Records to use below:

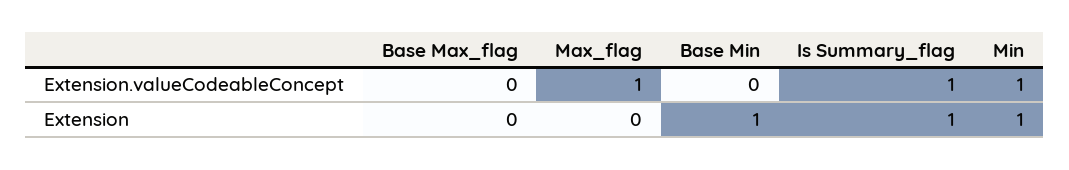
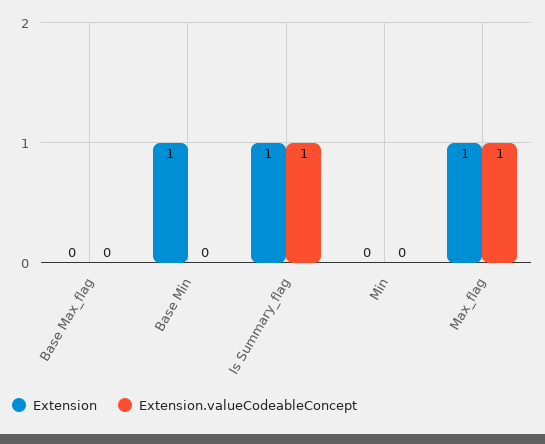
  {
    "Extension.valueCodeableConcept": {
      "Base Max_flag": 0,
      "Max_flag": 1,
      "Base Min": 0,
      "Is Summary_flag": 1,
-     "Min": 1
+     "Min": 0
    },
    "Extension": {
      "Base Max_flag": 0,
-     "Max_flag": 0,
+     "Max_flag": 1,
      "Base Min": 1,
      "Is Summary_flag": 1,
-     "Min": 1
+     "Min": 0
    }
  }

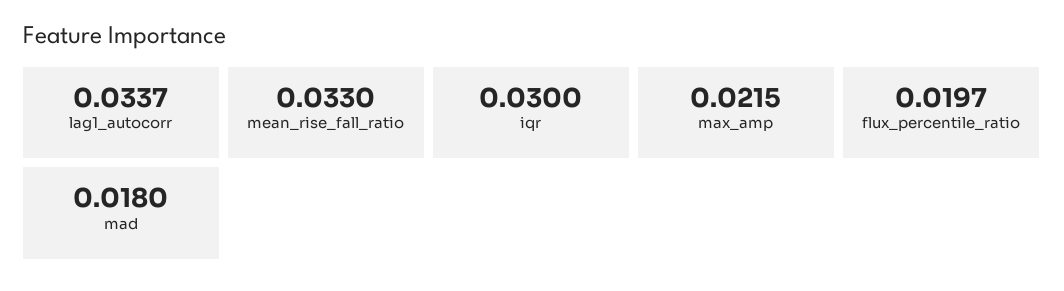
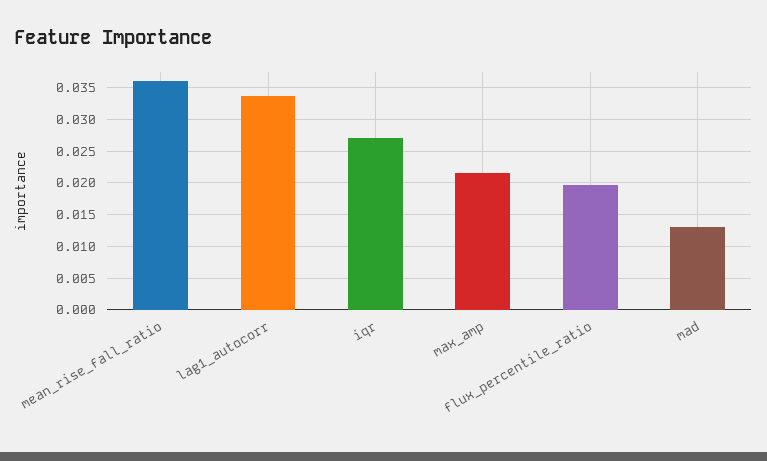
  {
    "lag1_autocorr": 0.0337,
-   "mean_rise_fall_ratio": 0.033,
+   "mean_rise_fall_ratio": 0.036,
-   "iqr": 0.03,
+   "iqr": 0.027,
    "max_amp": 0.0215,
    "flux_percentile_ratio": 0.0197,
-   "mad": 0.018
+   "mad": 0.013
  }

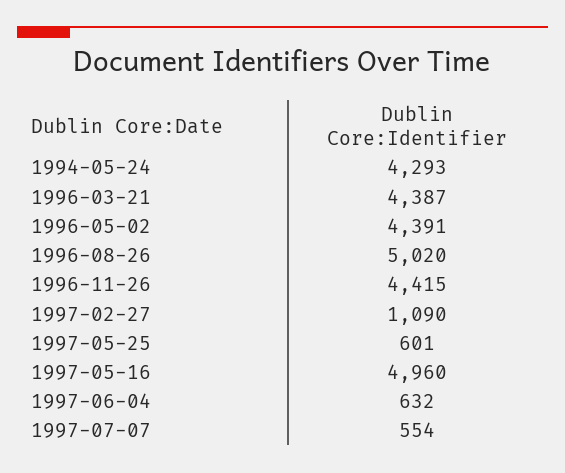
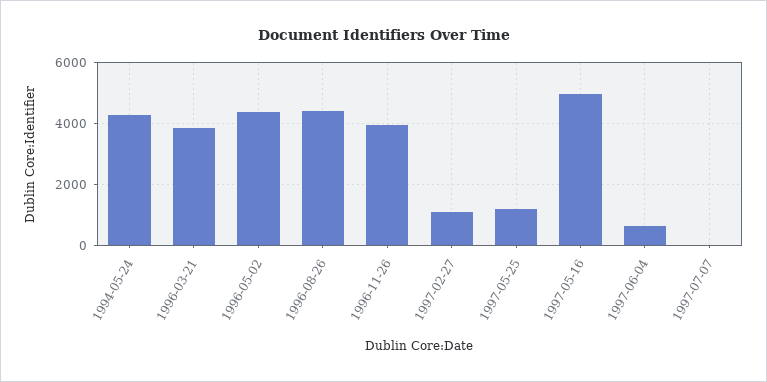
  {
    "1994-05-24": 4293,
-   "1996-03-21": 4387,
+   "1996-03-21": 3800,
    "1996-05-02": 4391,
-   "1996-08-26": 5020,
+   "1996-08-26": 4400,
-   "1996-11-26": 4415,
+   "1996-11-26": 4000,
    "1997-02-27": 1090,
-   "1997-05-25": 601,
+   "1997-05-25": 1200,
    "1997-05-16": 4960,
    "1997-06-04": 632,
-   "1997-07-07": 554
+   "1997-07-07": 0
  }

End of Records to use.

The task: In the copy, include each entry exactly as written and none of the pictures.

Result for this exercise:
  {
    "Extension.valueCodeableConcept": {
      "Base Max_flag": 0,
      "Max_flag": 1,
      "Base Min": 0,
      "Is Summary_flag": 1,
-     "Min": 1
+     "Min": 0
    },
    "Extension": {
      "Base Max_flag": 0,
-     "Max_flag": 0,
+     "Max_flag": 1,
      "Base Min": 1,
      "Is Summary_flag": 1,
-     "Min": 1
+     "Min": 0
    }
  }

  {
    "lag1_autocorr": 0.0337,
-   "mean_rise_fall_ratio": 0.033,
+   "mean_rise_fall_ratio": 0.036,
-   "iqr": 0.03,
+   "iqr": 0.027,
    "max_amp": 0.0215,
    "flux_percentile_ratio": 0.0197,
-   "mad": 0.018
+   "mad": 0.013
  }

  {
    "1994-05-24": 4293,
-   "1996-03-21": 4387,
+   "1996-03-21": 3800,
    "1996-05-02": 4391,
-   "1996-08-26": 5020,
+   "1996-08-26": 4400,
-   "1996-11-26": 4415,
+   "1996-11-26": 4000,
    "1997-02-27": 1090,
-   "1997-05-25": 601,
+   "1997-05-25": 1200,
    "1997-05-16": 4960,
    "1997-06-04": 632,
-   "1997-07-07": 554
+   "1997-07-07": 0
  }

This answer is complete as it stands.